In your copy, include every line of the records exactly and no picture at all.

─── Records shown ───

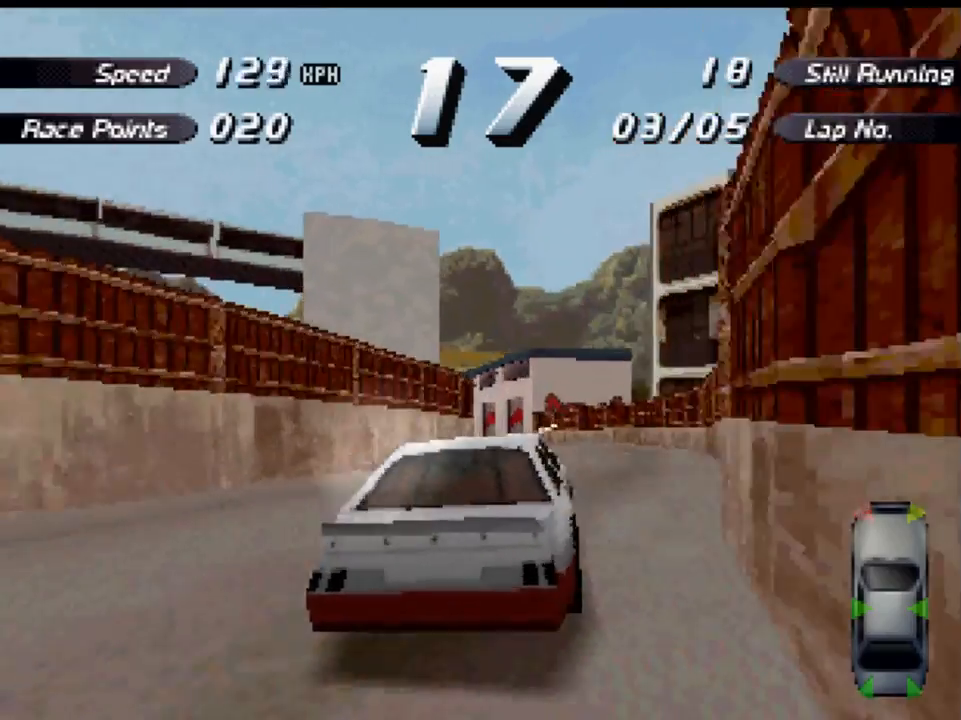
{"buttons": ["A", "DPAD_LEFT"], "left_stick": "center", "right_stick": "center", "events": [[233, "DPAD_LEFT", "down"]]}
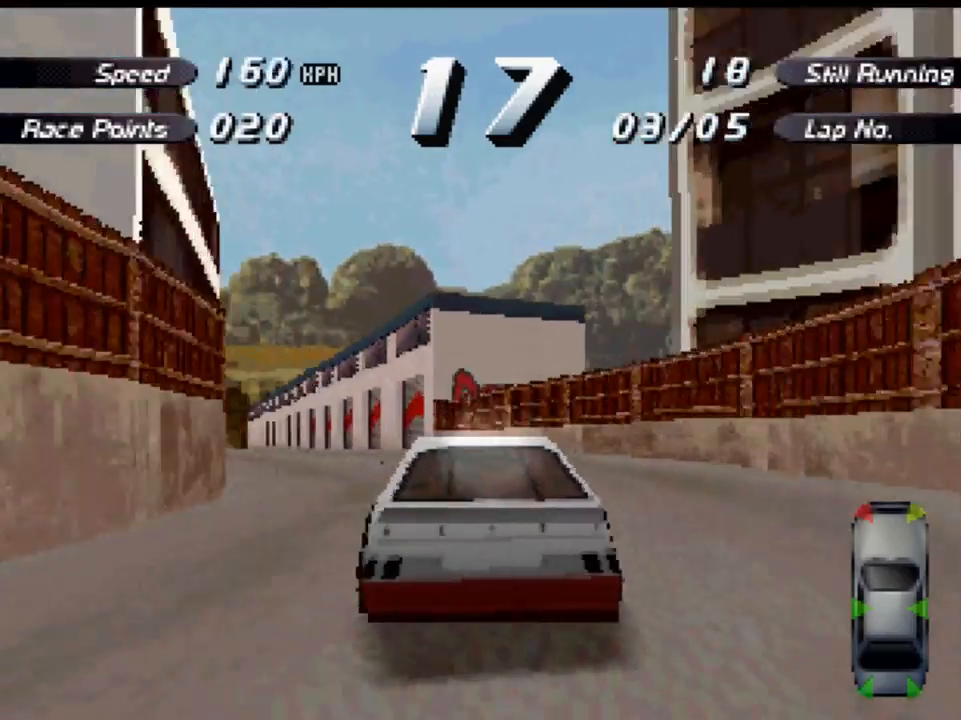
{"buttons": ["A"], "left_stick": "center", "right_stick": "center", "events": [[267, "DPAD_LEFT", "up"]]}
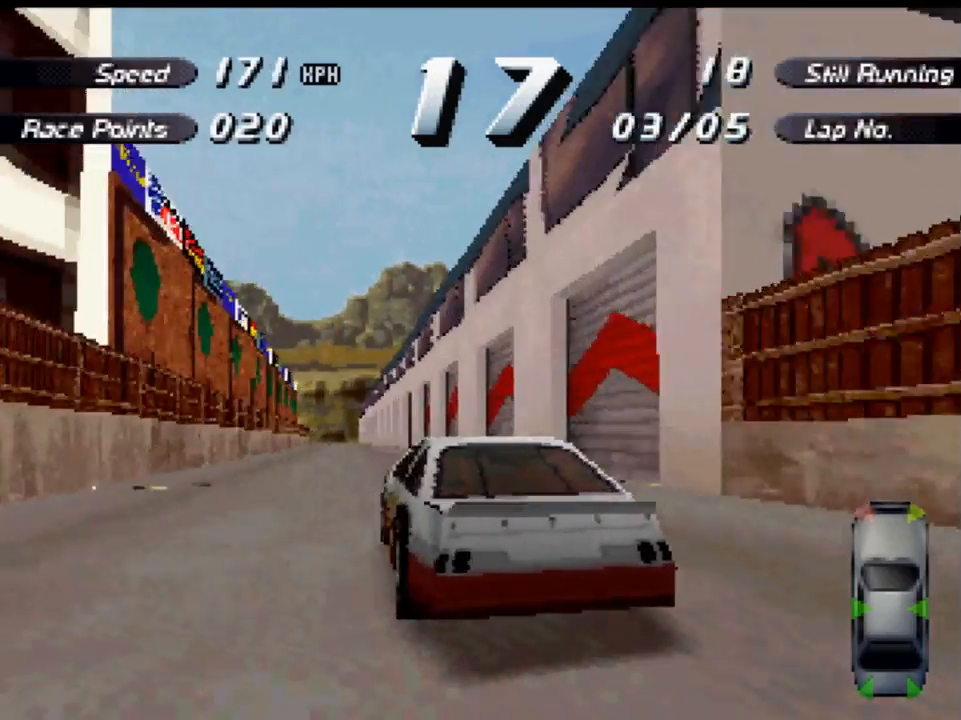
{"buttons": ["A"], "left_stick": "center", "right_stick": "center", "events": []}
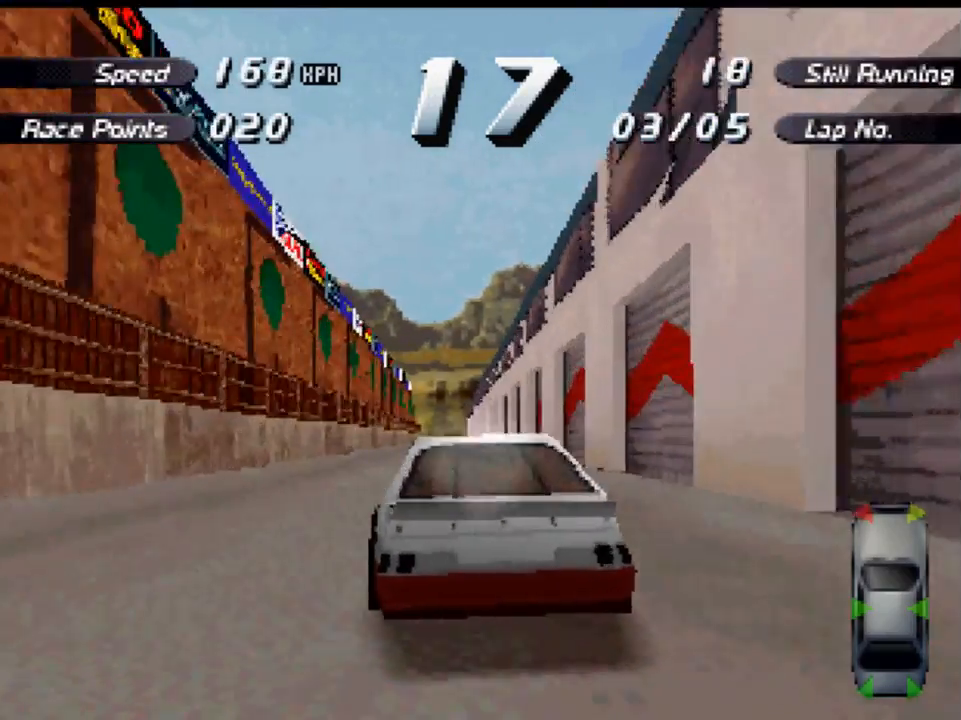
{"buttons": ["A"], "left_stick": "center", "right_stick": "center", "events": []}
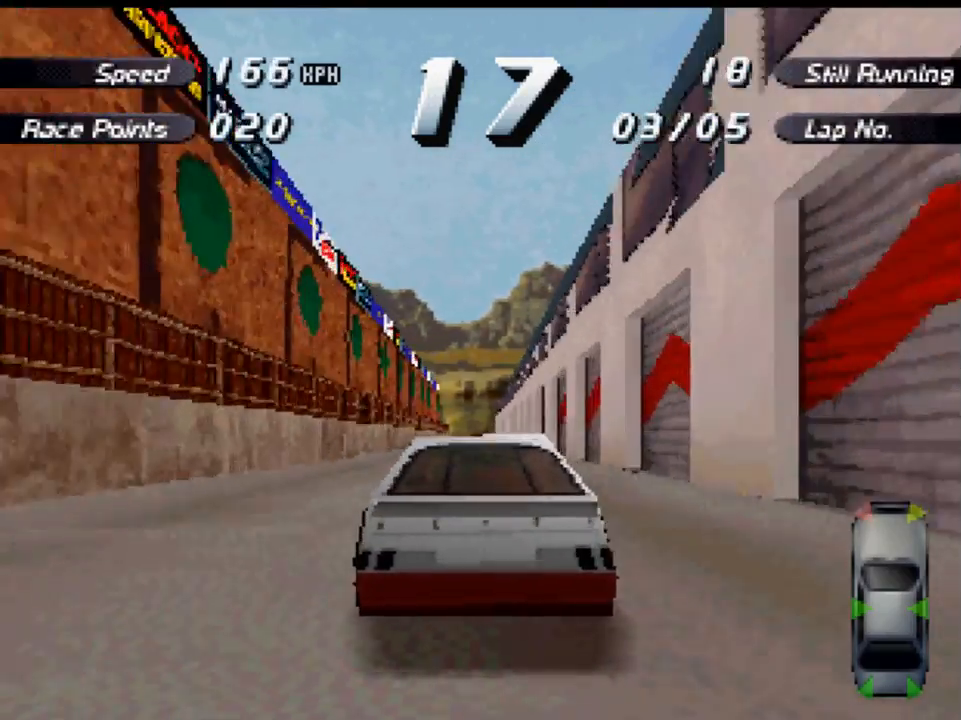
{"buttons": [], "left_stick": "center", "right_stick": "center", "events": [[167, "A", "up"]]}
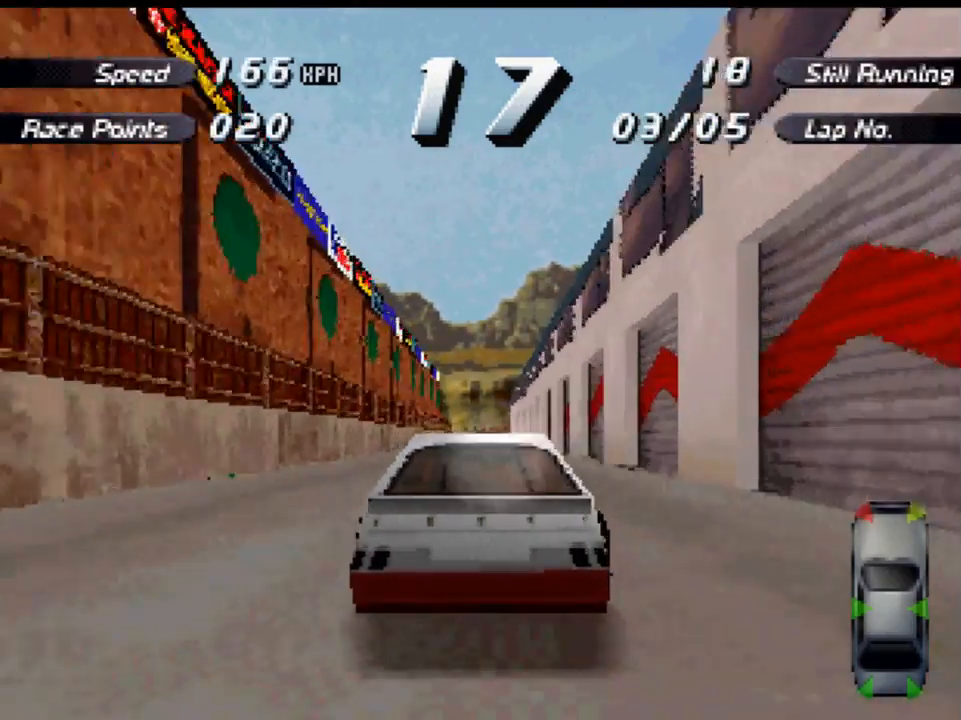
{"buttons": [], "left_stick": "center", "right_stick": "center", "events": []}
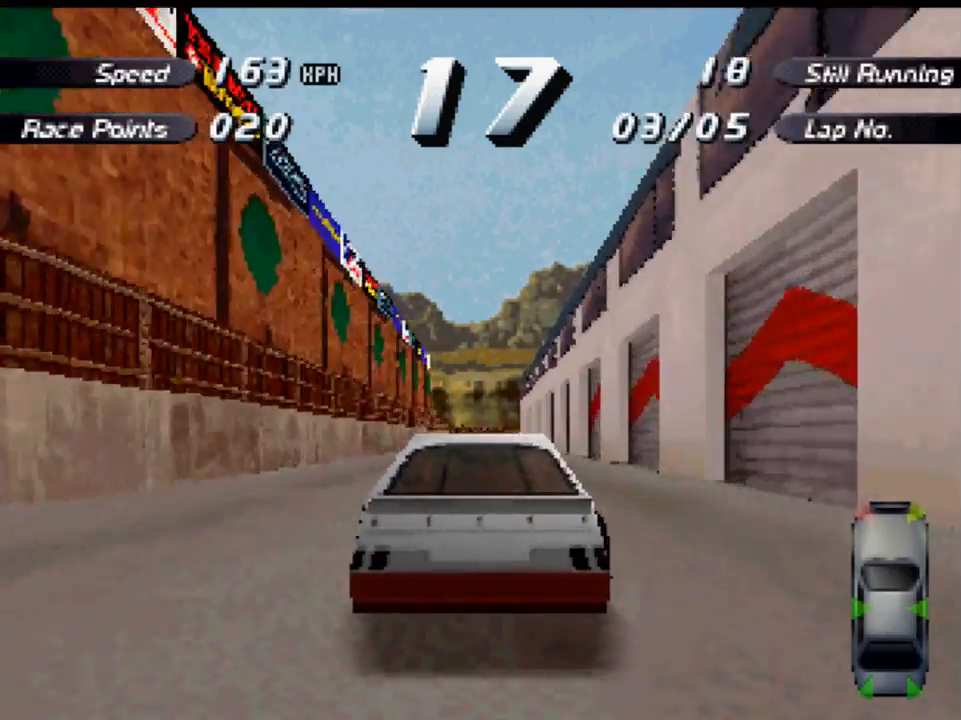
{"buttons": [], "left_stick": "center", "right_stick": "center", "events": []}
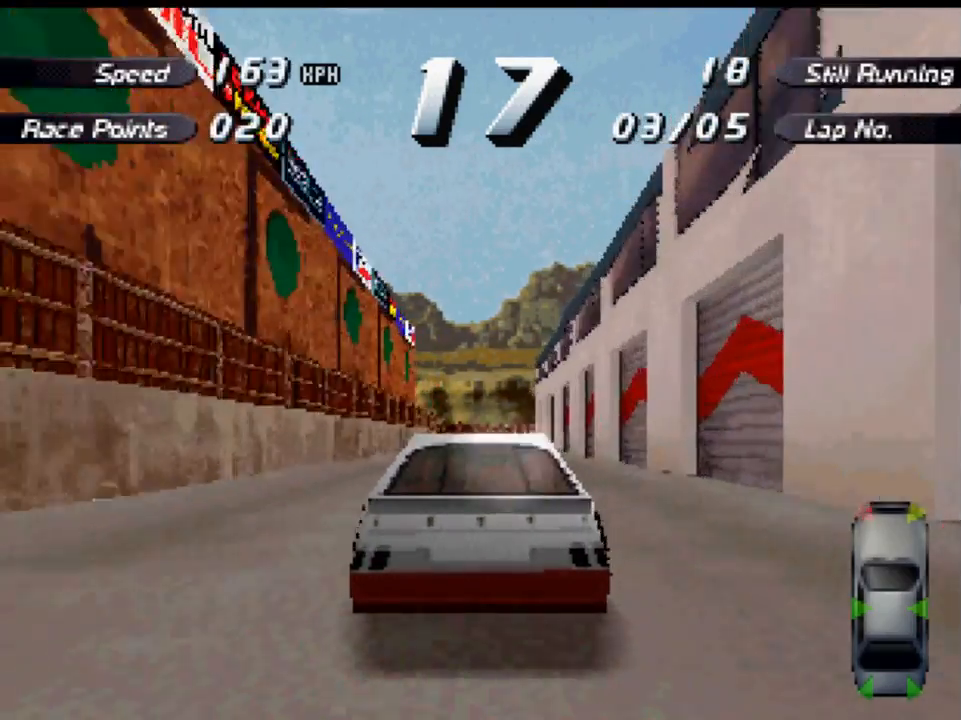
{"buttons": [], "left_stick": "center", "right_stick": "center", "events": [[233, "DPAD_LEFT", "down"], [300, "DPAD_LEFT", "up"], [400, "DPAD_LEFT", "down"], [467, "DPAD_LEFT", "up"]]}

───

Result of this task>
{"buttons": ["A", "DPAD_LEFT"], "left_stick": "center", "right_stick": "center", "events": [[233, "DPAD_LEFT", "down"]]}
{"buttons": ["A"], "left_stick": "center", "right_stick": "center", "events": [[267, "DPAD_LEFT", "up"]]}
{"buttons": ["A"], "left_stick": "center", "right_stick": "center", "events": []}
{"buttons": ["A"], "left_stick": "center", "right_stick": "center", "events": []}
{"buttons": [], "left_stick": "center", "right_stick": "center", "events": [[167, "A", "up"]]}
{"buttons": [], "left_stick": "center", "right_stick": "center", "events": []}
{"buttons": [], "left_stick": "center", "right_stick": "center", "events": []}
{"buttons": [], "left_stick": "center", "right_stick": "center", "events": [[233, "DPAD_LEFT", "down"], [300, "DPAD_LEFT", "up"], [400, "DPAD_LEFT", "down"], [467, "DPAD_LEFT", "up"]]}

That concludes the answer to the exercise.